_Data supplied_

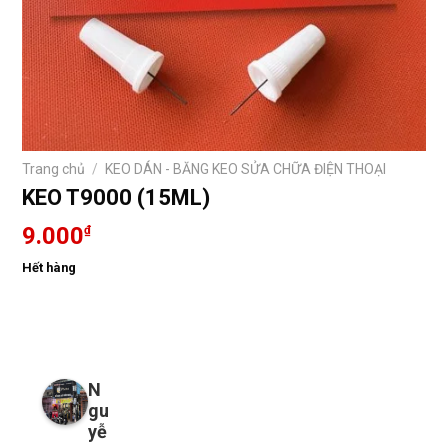
Trang chủ
/
KEO DÁN - BĂNG KEO SỬA CHỮA ĐIỆN THOẠI
KEO T9000 (15ML)
9.000
₫
Hết hàng
N
gu
yễ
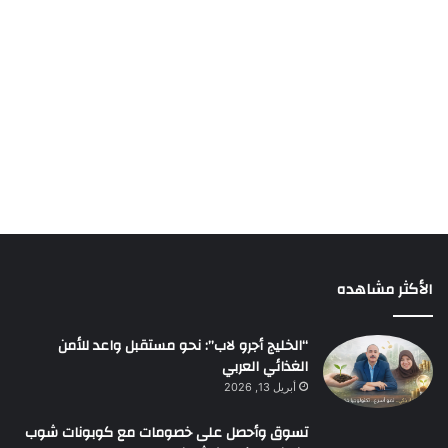
الأكثر مشاهده
“الخليج أجرو لاب”: نحو مستقبل واعد للأمن
الغذائي العربي
أبريل 13, 2026
تسوق وأحصل على خصومات مع كوبونات شوب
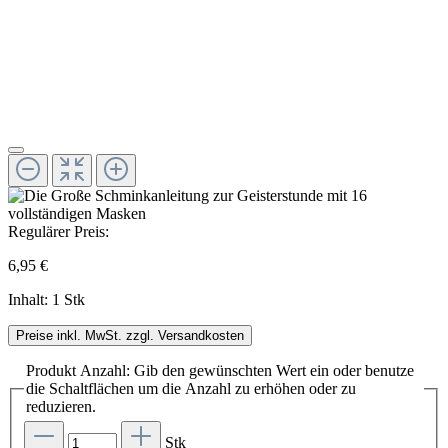
Regulärer Preis:
6,95 €
Inhalt:
1 Stk
Preise inkl. MwSt. zzgl. Versandkosten
Produkt Anzahl: Gib den gewünschten Wert ein oder benutze
die Schaltflächen um die Anzahl zu erhöhen oder zu
reduzieren.
Stk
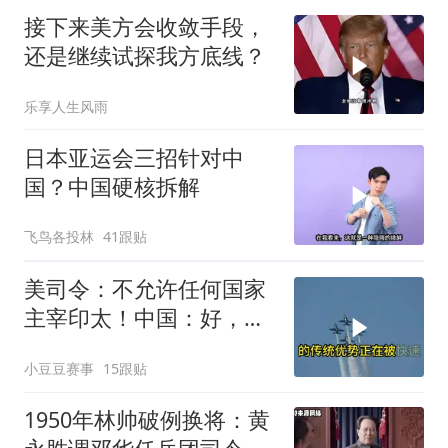
接下来美方会收敛手段，
还是继续试探我方底线？
乐享人生风雨
日本亚运会三招针对中
国？中国硬核拆解
飞鸟各投林
41跟贴
美司令：不允许任何国家
主宰印太！中国：好，轰
6N就挂一枚弹升空
小豆豆赛事
15跟贴
1950年林帅破例换将：黄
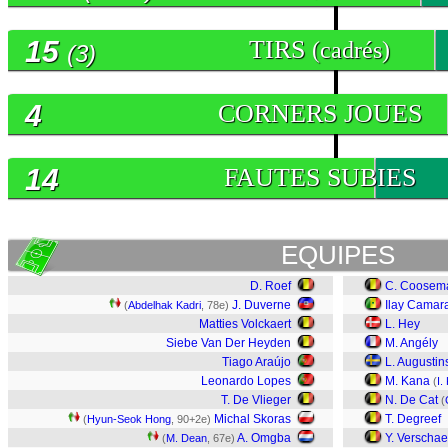
15
TIRS
(cadrés)
(3)
4
CORNERS JOUES
14
FAUTES SUBIES
EQUIPES
D. Roef
C. Coosem
J. Duverne
Ilay Camar
(
Abdelhak Kadri
, 78e)
Matties Volckaert
L. Hey
Siebe Van Der Heyden
M. Angély
Tiago Araújo
L. Augusti
Leonardo Lopes
M. Kana
(
I.
T. De Vlieger
N. De Cat
(
Michal Skoras
T. Degreef
(
Hyun-Seok Hong
, 90+2e)
A. Omgba
Y. Verscha
(
M. Dean
, 67e)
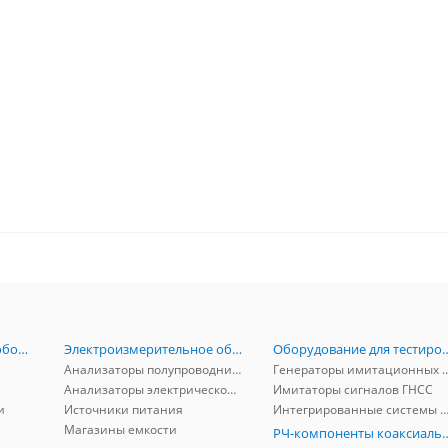
Радиоизмерительное оборудование
Электроизмерительное оборудование
Оборудование для тестирова
Анализаторы полупроводников
Генераторы имитационных и заг
Анализаторы электрической мощности
Имитаторы сигналов ГНСС
и
Источники питания
Интегрированные системы защиты от ГНСС
Магазины емкости
РЧ-компоненты к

_Directions for this task_
Convert the read text from all six entries into a Markdown table with the columns "No." and "Text Line", where each non-blank line gets its own row and a running number. Omit blank lines and the pictures.

_Answer section_
| No. | Text Line |
|---|---|
| 1 | Trang chủ |
| 2 | / |
| 3 | KEO DÁN - BĂNG KEO SỬA CHỮA ĐIỆN THOẠI |
| 4 | KEO T9000 (15ML) |
| 5 | 9.000 |
| 6 | ₫ |
| 7 | Hết hàng |
| 8 | N |
| 9 | gu |
| 10 | yễ |
| 11 | الأكثر مشاهده |
| 12 | “الخليج أجرو لاب”: نحو مستقبل واعد للأمن |
| 13 | الغذائي العربي |
| 14 | أبريل 13, 2026 |
| 15 | تسوق وأحصل على خصومات مع كوبونات شوب |
| 16 | Regulärer Preis: |
| 17 | 6,95 € |
| 18 | Inhalt: |
| 19 | 1 Stk |
| 20 | Preise inkl. MwSt. zzgl. Versandkosten |
| 21 | Produkt Anzahl: Gib den gewünschten Wert ein oder benutze |
| 22 | die Schaltflächen um die Anzahl zu erhöhen oder zu |
| 23 | reduzieren. |
| 24 | Stk |
| 25 | 接下来美方会收敛手段， |
| 26 | 还是继续试探我方底线？ |
| 27 | 乐享人生风雨 |
| 28 | 日本亚运会三招针对中 |
| 29 | 国？中国硬核拆解 |
| 30 | 飞鸟各投林 |
| 31 | 41跟贴 |
| 32 | 美司令：不允许任何国家 |
| 33 | 主宰印太！中国：好，轰 |
| 34 | 6N就挂一枚弹升空 |
| 35 | 小豆豆赛事 |
| 36 | 15跟贴 |
| 37 | 1950年林帅破例换将：黄 |
| 38 | 15 |
| 39 | TIRS |
| 40 | (cadrés) |
| 41 | (3) |
| 42 | 4 |
| 43 | CORNERS JOUES |
| 44 | 14 |
| 45 | FAUTES SUBIES |
| 46 | EQUIPES |
| 47 | D. Roef |
| 48 | C. Coosem |
| 49 | J. Duverne |
| 50 | Ilay Camar |
| 51 | ( |
| 52 | Abdelhak Kadri |
| 53 | , 78e) |
| 54 | Matties Volckaert |
| 55 | L. Hey |
| 56 | Siebe Van Der Heyden |
| 57 | M. Angély |
| 58 | Tiago Araújo |
| 59 | L. Augusti |
| 60 | Leonardo Lopes |
| 61 | M. Kana |
| 62 | ( |
| 63 | I. |
| 64 | T. De Vlieger |
| 65 | N. De Cat |
| 66 | ( |
| 67 | Michal Skoras |
| 68 | T. Degreef |
| 69 | ( |
| 70 | Hyun-Seok Hong |
| 71 | , 90+2e) |
| 72 | A. Omgba |
| 73 | Y. Verscha |
| 74 | ( |
| 75 | M. Dean |
| 76 | , 67e) |
| 77 | Радиоизмерительное оборудование |
| 78 | Электроизмерительное оборудование |
| 79 | Оборудование для тестирова |
| 80 | Анализаторы полупроводников |
| 81 | Генераторы имитационных и заг |
| 82 | Анализаторы электрической мощности |
| 83 | Имитаторы сигналов ГНСС |
| 84 | и |
| 85 | Источники питания |
| 86 | Интегрированные системы защиты от ГНСС |
| 87 | Магазины емкости |
| 88 | РЧ-компоненты к |